Toiskandar ยท Rabu, 24 Juni 2020 - 22:30 WIB
Massa Pendukung Balon Perseorangan Pilkada Indramayu 2020 Rusak Kantor KPU
Massa pendukung salah satu bakal calon kepala daerah protes dan mengamuk di kantor KPU Kabupaten Indramayu, Rabu (24/6/2020). (Foto: iNews/Toiskandar)

INDRAMAYU, iNews.id - Massa dari pendukung salah satu bakal calon Bupati Indramayu mengamuk di kantor Komisi Pemilihan Umum (KPU) Kabupaten Indramayu. Massa protes dan mempertanyakan penundaan verifikasi faktual yang dilakukan KPU.

Massa puluhan orang merupakan pendukung dari pasangan bakal calon kepala daerah jalur perseorangan Toto Sucartono dan Deis Handika. Mereka menggeruduk kantor KPU Kabupaten Indramayu untuk memprotes penundaan verifikasi faktual yang rencananya dilakukan Rabu (24/6/2020). Massa mengamuk dan merusak sejumlah barang termasuk jendela kantor.

“Kita sih inginnya lanjut. Tetapi ternyata keputusan KPU RI melalui surat edaran tidak membolehkan untuk kita bisa melaksanakan tahapan lanjutan, sampai pelaksanaan rapid test penyelenggara secara keseluruhan,” kata Ketua KPU Kabupaten Indramayu, Toni Fathoni, Rabu (24/6/2020).

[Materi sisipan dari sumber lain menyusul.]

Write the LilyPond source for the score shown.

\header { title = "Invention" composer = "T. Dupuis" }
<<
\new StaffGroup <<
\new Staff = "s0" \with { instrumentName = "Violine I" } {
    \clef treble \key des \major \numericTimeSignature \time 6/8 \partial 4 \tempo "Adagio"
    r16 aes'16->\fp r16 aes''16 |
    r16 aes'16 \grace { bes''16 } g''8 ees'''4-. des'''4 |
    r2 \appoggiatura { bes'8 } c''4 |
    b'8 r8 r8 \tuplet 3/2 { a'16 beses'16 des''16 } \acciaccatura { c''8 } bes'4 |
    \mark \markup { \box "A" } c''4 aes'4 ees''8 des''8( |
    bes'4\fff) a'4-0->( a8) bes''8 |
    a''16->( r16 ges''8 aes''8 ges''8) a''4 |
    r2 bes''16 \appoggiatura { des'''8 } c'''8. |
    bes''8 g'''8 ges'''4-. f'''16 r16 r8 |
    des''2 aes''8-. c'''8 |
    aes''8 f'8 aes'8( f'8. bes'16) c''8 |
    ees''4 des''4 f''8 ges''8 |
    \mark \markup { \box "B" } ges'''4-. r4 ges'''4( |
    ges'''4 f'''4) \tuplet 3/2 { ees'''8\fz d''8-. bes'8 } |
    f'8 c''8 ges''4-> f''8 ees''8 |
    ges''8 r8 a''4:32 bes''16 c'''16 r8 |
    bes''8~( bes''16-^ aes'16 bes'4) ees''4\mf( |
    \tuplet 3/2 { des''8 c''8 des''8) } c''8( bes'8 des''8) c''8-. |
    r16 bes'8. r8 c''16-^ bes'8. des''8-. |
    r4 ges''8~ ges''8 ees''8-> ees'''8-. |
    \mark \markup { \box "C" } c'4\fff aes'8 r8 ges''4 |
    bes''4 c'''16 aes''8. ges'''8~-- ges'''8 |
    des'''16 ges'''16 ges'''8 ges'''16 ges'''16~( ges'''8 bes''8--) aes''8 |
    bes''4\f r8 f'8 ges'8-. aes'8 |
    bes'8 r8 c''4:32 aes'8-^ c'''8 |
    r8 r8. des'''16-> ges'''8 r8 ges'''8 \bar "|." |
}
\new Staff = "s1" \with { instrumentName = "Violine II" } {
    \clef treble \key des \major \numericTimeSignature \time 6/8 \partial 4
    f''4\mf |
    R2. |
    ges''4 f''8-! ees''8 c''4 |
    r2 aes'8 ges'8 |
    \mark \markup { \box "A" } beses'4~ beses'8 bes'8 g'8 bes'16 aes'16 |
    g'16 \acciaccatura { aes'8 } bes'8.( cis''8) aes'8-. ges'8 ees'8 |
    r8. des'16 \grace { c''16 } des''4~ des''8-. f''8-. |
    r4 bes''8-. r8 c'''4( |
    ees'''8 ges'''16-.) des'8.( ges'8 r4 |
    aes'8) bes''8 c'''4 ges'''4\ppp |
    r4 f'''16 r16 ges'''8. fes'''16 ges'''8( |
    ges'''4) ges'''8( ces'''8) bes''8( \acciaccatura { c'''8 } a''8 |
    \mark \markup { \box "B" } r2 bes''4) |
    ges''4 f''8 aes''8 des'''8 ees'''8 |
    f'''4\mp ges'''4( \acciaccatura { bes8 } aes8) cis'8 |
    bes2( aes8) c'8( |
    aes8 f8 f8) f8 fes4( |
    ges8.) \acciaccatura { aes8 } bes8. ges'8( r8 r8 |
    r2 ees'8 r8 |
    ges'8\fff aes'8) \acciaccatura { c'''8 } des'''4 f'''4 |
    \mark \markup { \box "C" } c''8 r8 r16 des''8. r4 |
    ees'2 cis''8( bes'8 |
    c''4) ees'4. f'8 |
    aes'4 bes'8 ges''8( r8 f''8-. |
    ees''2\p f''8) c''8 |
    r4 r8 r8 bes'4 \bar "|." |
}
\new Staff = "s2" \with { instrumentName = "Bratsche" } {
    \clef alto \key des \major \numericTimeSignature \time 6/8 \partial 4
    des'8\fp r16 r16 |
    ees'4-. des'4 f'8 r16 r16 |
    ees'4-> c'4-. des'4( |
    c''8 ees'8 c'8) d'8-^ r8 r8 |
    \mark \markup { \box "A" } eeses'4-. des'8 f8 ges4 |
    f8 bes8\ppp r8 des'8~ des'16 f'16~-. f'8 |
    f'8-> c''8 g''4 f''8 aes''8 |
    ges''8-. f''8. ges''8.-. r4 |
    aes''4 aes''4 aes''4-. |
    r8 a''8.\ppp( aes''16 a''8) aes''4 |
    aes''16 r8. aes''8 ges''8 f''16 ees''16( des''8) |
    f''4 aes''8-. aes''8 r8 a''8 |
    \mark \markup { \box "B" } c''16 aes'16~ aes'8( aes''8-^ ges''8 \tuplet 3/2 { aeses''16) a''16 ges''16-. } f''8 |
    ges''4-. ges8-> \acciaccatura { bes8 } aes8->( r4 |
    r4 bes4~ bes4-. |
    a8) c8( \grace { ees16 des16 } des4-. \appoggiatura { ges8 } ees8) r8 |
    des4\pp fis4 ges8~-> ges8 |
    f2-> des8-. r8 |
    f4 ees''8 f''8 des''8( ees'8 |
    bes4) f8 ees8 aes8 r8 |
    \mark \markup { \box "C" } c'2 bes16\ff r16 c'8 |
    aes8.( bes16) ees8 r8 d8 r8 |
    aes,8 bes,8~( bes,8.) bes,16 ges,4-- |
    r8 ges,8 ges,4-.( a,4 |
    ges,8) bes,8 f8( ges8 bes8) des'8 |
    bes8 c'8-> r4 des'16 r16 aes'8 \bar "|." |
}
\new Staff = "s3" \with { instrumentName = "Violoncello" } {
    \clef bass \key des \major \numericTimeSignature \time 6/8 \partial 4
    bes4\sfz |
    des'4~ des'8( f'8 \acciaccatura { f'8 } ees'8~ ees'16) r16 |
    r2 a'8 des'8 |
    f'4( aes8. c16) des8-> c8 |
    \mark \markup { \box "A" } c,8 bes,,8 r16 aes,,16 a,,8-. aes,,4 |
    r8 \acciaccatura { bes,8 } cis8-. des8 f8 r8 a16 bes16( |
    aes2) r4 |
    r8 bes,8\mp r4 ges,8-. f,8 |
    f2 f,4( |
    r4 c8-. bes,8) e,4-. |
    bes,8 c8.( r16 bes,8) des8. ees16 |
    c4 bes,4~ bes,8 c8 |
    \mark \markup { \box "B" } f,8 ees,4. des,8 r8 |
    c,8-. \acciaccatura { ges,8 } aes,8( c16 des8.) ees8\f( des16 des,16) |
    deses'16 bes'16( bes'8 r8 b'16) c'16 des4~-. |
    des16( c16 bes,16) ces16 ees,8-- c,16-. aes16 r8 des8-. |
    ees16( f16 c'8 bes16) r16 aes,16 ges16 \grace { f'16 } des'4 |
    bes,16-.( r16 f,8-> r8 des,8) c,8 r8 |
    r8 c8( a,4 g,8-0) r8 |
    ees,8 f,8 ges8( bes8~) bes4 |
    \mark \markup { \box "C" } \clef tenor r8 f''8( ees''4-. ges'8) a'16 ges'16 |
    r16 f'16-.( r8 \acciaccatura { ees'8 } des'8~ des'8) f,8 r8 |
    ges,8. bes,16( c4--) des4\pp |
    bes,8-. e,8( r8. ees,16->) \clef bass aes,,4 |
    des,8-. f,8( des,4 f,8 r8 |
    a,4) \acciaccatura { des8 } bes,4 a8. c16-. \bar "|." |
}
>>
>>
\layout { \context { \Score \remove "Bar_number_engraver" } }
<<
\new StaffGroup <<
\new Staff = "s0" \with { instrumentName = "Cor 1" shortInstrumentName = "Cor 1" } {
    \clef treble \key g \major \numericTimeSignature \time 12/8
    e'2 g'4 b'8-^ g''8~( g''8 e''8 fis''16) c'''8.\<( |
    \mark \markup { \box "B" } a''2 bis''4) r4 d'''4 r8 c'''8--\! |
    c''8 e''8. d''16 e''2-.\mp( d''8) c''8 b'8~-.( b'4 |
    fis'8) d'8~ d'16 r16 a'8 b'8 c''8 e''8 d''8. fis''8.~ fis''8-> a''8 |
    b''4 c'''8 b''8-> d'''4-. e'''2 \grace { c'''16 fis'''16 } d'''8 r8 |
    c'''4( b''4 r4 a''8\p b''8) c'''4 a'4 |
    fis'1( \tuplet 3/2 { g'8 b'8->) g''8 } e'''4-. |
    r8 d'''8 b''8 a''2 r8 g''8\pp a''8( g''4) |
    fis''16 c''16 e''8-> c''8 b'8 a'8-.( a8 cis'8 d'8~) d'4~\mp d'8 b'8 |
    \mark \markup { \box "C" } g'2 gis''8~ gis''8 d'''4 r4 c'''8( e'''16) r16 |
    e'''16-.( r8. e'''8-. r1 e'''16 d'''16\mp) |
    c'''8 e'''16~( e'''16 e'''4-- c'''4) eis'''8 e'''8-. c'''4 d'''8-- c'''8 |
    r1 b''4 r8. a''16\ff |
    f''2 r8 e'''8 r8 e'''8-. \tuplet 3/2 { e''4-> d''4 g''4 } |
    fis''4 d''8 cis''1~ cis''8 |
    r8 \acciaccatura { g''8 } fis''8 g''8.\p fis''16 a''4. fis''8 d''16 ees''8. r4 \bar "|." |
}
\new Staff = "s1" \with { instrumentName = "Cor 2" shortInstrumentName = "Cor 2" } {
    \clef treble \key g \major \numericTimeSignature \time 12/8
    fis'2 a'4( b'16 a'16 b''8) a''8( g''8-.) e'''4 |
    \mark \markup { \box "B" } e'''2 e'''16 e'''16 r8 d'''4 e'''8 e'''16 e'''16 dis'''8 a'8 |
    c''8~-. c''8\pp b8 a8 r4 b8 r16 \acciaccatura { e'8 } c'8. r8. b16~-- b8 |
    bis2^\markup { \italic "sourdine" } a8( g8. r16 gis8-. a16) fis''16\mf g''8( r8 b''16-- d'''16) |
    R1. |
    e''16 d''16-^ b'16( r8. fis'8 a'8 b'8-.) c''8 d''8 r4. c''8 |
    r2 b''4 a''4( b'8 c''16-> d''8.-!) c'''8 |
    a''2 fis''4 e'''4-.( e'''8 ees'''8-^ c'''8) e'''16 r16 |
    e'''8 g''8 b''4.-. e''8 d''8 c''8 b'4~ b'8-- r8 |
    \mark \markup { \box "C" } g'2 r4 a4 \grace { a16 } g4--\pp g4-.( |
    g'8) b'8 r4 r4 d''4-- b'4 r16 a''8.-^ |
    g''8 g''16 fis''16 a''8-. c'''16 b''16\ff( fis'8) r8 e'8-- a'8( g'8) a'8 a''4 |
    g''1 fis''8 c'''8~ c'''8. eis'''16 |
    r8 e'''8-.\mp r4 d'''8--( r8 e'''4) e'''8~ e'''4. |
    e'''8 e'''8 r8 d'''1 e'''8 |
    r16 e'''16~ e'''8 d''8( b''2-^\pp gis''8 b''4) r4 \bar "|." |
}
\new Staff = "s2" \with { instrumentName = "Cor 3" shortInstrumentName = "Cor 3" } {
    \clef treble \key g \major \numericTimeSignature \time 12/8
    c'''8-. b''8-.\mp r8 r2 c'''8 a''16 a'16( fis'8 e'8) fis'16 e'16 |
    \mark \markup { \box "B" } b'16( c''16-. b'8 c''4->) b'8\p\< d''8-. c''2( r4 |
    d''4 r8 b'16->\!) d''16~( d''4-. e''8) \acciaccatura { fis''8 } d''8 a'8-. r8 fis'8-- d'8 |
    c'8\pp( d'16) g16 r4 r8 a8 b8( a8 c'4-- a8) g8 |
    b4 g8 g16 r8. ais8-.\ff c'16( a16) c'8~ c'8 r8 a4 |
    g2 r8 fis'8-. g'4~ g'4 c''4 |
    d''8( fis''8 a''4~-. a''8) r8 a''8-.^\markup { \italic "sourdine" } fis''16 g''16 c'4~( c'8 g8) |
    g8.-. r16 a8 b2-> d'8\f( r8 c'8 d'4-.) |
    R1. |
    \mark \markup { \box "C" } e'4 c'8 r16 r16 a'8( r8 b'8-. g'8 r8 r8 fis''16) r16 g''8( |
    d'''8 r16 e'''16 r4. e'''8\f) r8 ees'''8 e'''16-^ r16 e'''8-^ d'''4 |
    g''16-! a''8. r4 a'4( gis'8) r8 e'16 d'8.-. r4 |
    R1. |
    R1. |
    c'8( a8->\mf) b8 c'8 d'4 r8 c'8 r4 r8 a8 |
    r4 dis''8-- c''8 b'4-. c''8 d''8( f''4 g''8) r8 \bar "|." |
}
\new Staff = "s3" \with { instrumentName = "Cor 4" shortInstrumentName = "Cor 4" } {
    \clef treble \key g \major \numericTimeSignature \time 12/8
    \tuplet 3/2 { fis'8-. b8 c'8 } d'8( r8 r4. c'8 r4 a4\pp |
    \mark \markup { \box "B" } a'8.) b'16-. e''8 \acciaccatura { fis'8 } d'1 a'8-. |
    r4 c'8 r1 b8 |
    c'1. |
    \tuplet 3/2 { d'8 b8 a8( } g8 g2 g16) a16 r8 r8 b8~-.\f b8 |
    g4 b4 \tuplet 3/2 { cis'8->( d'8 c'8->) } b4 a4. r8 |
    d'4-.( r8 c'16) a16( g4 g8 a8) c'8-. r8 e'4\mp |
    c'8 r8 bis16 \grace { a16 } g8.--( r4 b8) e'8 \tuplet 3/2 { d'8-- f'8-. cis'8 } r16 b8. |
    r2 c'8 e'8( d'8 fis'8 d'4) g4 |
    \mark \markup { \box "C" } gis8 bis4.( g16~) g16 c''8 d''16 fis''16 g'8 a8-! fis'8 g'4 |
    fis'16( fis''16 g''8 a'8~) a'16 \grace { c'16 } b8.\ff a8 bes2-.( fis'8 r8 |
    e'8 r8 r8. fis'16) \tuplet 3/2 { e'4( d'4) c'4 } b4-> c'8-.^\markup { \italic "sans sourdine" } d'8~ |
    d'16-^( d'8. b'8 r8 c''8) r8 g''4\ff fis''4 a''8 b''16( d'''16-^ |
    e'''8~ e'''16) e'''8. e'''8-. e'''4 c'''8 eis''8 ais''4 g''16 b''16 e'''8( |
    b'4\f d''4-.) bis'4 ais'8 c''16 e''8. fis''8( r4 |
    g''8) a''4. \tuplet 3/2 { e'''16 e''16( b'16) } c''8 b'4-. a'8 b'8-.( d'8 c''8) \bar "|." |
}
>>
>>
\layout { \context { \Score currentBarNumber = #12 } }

Sesuai agenda tahapan yang sudah direncanakan, KPU masih memiliki waktu untuk menyelenggarakan verifikasi faktual hingga 29 Juni 2020.

“Kemungkinan baru Kamis (24/6/2020) kita melaksanakan rapid test. Untuk penundaan ya belum bisa dipastikan waktunya sampai kapan,” ujar Toni.

Sementara pihak pendukung pasangan bakal calon Toni Sucartono-Deis Handika merasa kecewa lantaran sudah jauh hari melakukan koordinasi dengan seluruh pendukung untuk mengikuti tahapan verifikasi faktual. Bahkan para pendukung sudah menunda aktivitas lain.

“Saya memahami akan perasaan pribadi mereka. LO (Liasion Officer) sudah mengoordinasikan agar mereka hari ini tidak melakukan aktivitas lain karena akan ada verifikasi. Bahkan di beberapa kecamatan sudah dikumpulkan,” tutur LO Bakal Calon Perseorangan Pilkada Kabupaten Indramayu 2020, Sudrajat.

Atas penundaan ini, Sudrajat meminta kompensasi kepada KPU Kabupaten Indramayu untuk meloloskan 31 ribu lebih calon pendukung yang akan diverifikasi faktual.

Dari peristiwa ini tiga orang yang diduga melakukan pengerusakan diamankan petugas kepolisian dari Polres Indramayu.